# Thread: Differentiating with roots and powers.

1. ## Differentiating with roots and powers.

Hi all,

I have started reading Calculus Made Easy by Silvanus P.Thompson and am having a little difficulty early in.

The problem is

$y=\sqrt[q]{x^{3}}$

and I have $\frac{dy}{dx}=\frac{3}{q}x^{\frac{3}{q}-1}$

but the solution is $\frac{3}{q}x^{\frac{3-q}{q}}$

My workings are

$y=\sqrt[q]{x^{3}}=x^{\frac{3}{q}}, \frac{dy}{dx}=\frac{3}{q}x^{\frac{3}{q}-1}$

I thought that during the differentiation the index is reduced by 1?

Any help would be great,

thanks.

2. ## Re: Differentiating with roots and powers.

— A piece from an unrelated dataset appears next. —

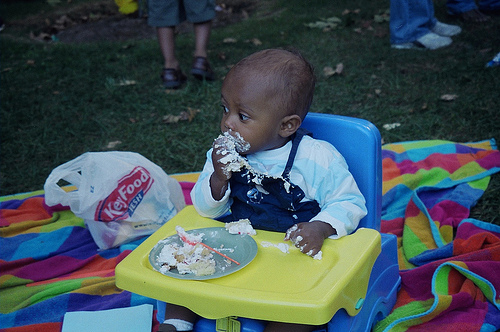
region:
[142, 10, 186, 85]
leg of a person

Originally Posted by Srengam
Hi all,

I have started reading Calculus Made Easy by Silvanus P.Thompson and am having a little difficulty early in.

The problem is

$y=\sqrt[q]{x^{3}}$

and I have $\frac{dy}{dx}=\frac{3}{q}x^{\frac{3}{q}-1}$

but the solution is $\frac{3}{q}x^{\frac{3-q}{q}}$

My workings are

$y=\sqrt[q]{x^{3}}=x^{\frac{3}{q}}, \frac{dy}{dx}=\frac{3}{q}x^{\frac{3}{q}-1}$

I thought that during the differentiation the index is reduced by 1?

Any help would be great,

thanks.
The two answers are the same (and correct). The book have wrote 1 as q/q.

$\dfrac{3}{q} -1 = \dfrac{3}{q} - \dfrac{q}{q} = \dfrac{3-q}{q}$

3. ## Re: Differentiating with roots and powers.

Many thanks, that helps a lot.